Supplied material:

○ ○ ○ ○

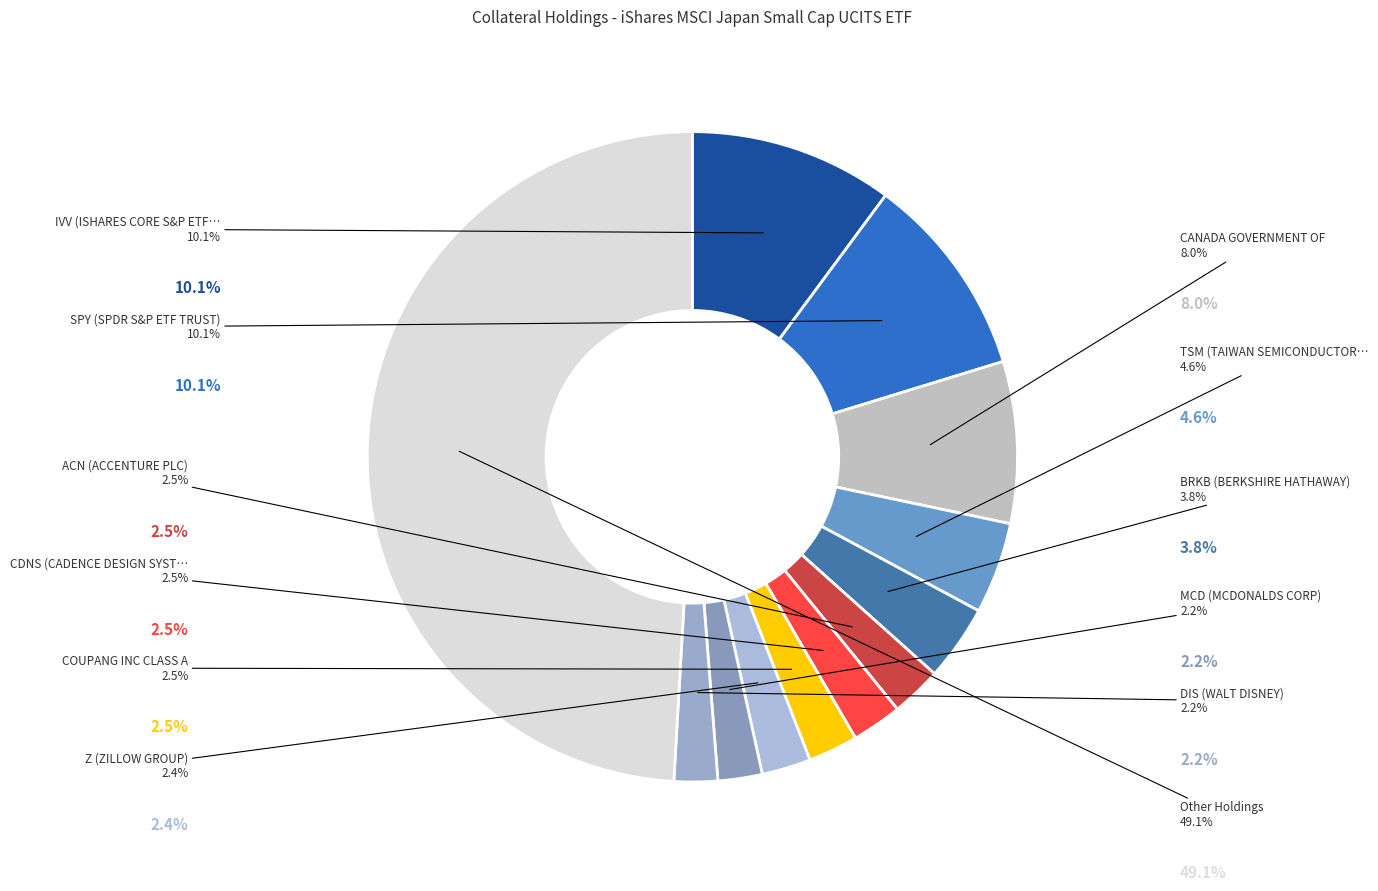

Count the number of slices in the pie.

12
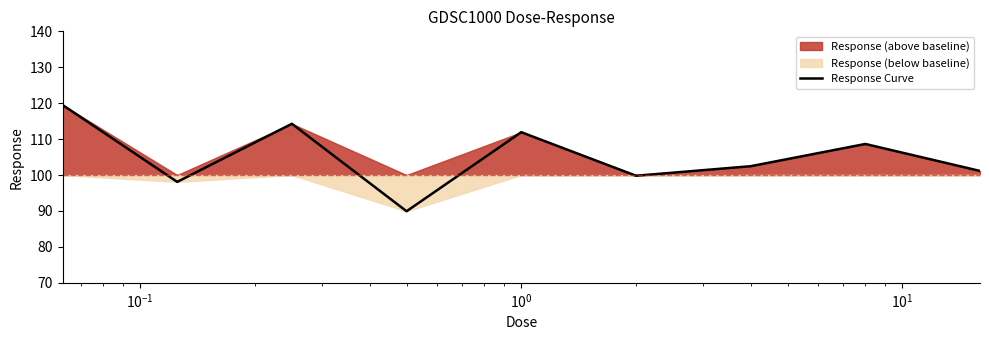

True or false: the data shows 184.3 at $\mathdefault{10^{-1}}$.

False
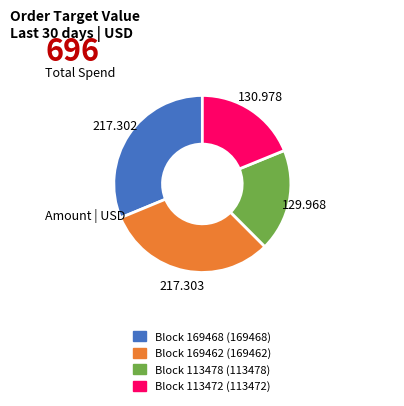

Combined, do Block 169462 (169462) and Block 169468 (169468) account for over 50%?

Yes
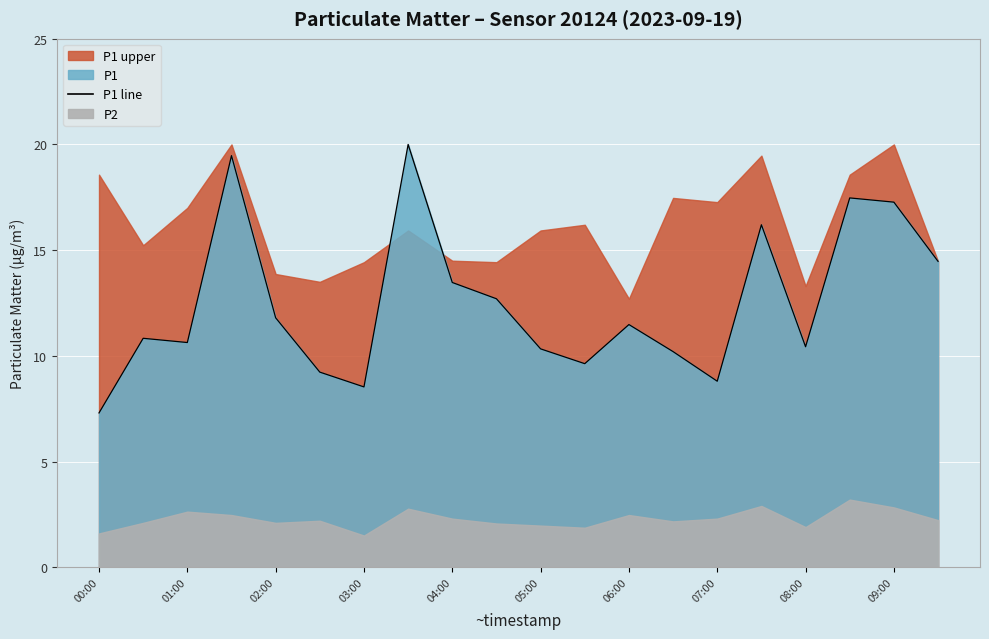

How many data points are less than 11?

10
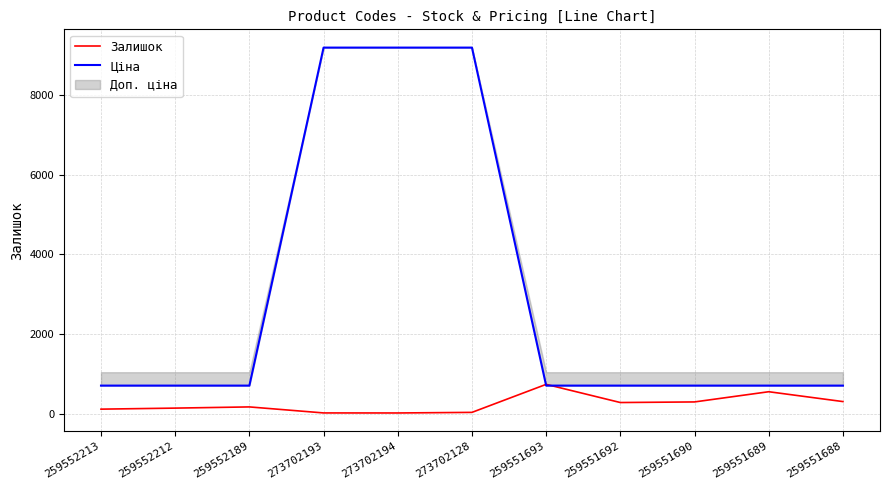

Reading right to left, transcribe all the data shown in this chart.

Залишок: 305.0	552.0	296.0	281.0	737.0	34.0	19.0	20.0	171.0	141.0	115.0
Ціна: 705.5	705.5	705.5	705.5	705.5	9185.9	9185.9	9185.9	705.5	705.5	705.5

○ ○ ○ ○

The problem:
Turn the listing above into a numbered list with one entry per line, leaving out the blank lines and the picture lines.

Written reply:
1. Count the number of slices in the pie.
2. 12
3. True or false: the data shows 184.3 at $\mathdefault{10^{-1}}$.
4. False
5. Combined, do Block 169462 (169462) and Block 169468 (169468) account for over 50%?
6. Yes
7. How many data points are less than 11?
8. 10
9. Reading right to left, transcribe all the data shown in this chart.
10. Залишок: 305.0	552.0	296.0	281.0	737.0	34.0	19.0	20.0	171.0	141.0	115.0
11. Ціна: 705.5	705.5	705.5	705.5	705.5	9185.9	9185.9	9185.9	705.5	705.5	705.5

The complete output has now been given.